Monday, December 12, 2011

What Would a "Real Biblical" Christmas Look Like?

This is what I'm thinking about today.

What would it really look like?

This is the season, you know, much like Easter, where we Christians pull out our attitudes and platitudes.  We're really great at putting on the charity and grace.  We pull out all the right lingo and phrases, you know, "reason for the season" and all.

But I've been thinking.  And wondering.

It began with the fat man in red.  You know, Santa.

There is an endless debate of can you be a Christian and still have Santa or if you're a "real" Christian then your kids know the "truth" of Santa right up front or maybe you're a super Christian and you don't even have Santa as part of your traditions.

I got to thinking about this over the last few days.  Santa. Lying.  Christmas.

Christmas, American Christmas in the suburbs is about a lot of things.  We have the Christian layer with it's hymns and advents and charity.  We have our Bible stories and church services.

There is the layer of Christmas that is gifting and parties and holiday cards.  There are movies and TV specials and secular songs and stories.

There is the layer of fantasy and magic.  Flying reindeer, a single man who knows if every child is naughty or nice-aren't all kids both?  Snowmen come to life.  Elves.  Heat Meiser.  Jack Frost.

There is the layer of music.  We have the holy music.  The hymns.  They feel holy.  We have the "classic" Christmas songs.  We have the new favorites.  A huge chunk of them are a little raunchy though, a bit of a party endorsement.  A cue to indulge.

So on to indulgence.  Gifts galore.  Over the top.  Out of the budget.  Food.  Feasting really.  And the choices?  All the rich, sweet, decadent foods.  The delights, the rare, the special.  Drinks.

So what does our Bible say about it all?

I haven't read anything about lawn decor or theme trees in my Bible.  I didn't find a favorite cookie list or best gifts for the season list.  I didn't see anything about elves or snowmen or Santa.

I'm not being a giant cosmic kill joy, even though I loath holidays.

I'm just wondering.

I'm wondering what it would be like.

A real Christian Biblical Christmas.

I don't believe that God wants us to not have Christmas, to not have joy and fellowship with our friends and families.  I don't believe that God wants us to not feast together or give gifts or sing songs.

But I wonder.

I really wonder.

If you could somehow drop Bible life into present modern day American Christmas, what would it look like?
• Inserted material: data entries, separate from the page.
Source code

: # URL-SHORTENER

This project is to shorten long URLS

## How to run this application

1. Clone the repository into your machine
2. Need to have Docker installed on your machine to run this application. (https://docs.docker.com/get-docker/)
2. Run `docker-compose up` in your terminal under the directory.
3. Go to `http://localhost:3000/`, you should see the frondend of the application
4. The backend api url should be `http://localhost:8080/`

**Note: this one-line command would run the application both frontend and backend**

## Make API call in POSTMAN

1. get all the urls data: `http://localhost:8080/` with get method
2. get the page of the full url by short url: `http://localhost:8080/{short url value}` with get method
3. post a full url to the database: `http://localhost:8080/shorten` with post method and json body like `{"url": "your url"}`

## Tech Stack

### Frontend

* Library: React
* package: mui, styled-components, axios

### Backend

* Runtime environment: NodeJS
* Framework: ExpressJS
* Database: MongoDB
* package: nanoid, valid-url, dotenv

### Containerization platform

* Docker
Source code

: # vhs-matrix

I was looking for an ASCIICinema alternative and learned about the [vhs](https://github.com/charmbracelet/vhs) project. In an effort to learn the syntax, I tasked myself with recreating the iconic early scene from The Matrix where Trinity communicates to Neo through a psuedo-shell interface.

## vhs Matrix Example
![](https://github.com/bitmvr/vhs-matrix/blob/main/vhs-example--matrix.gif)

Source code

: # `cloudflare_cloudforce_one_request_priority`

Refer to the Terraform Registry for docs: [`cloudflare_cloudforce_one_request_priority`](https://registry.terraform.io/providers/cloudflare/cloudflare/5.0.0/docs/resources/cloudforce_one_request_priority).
Would we still have light up deer in our snow banks in our front yards?  Would we still sing of chestnuts and silent nights and Santa Baby?  Stockings?  Candy canes?  Spiked egg nog and tickets to the Christmas church services that blast your ear drums and give you seizures with their strobe light?

Would we still just be giving our change in the bucket at the sound of the bell and saying how now we know, "those aren't just empty words on a page"?

What would it really look like?

What do you think?  What would a real Biblical Christian Christmas look like?

Would there, could there even be such a thing?


Angie said...

lol. Your blog leaves a lot to ponder. I love that you posted a question. To answer it, I would say that it would be filled with lots of love.

rufers54 said...

Copied from Margo Fieseler Minstries

First Corinthians 13, Christmas Version

If I decorate my house perfectly with plaid bows, strands of twinkling lights and shiny balls, but do not show love to my family, I'm just another decorator. If I slave away in the kitchen, baking dozens of Christmas cookies, preparing gourmet meals and arranging a beautifully adorned table at mealtime, but do not show love to my family, I'm just another cook. If I work at the soup kitchen, carol in the nursing home and give all that I have to charity, but do not show love to my family, it profits me nothing. If I trim the spruce with shimmering angels and crocheted snowflakes, attend a myriad of holiday parties and sing in the choir's cantata but do not focus on Christ, I have missed the point.

Love stops the cooking to hug the child.

Love sets aside the decorating to kiss the husband.

Love is kind, though harried and tired.

Love doesn't envy another's home that has coordinated Christmas china and table linens.

Love doesn't yell at the kids to get out of the way, but is thankful they are there to be in the way.

Love doesn't give only to those who are able to give in return but rejoices in giving to those who can't.

Love bears all things, believes all things, hopes all things, endures all things. Love never fails.

Video games will break, pearl necklaces will be lost, golf clubs will rust. But giving the gift of love will endure.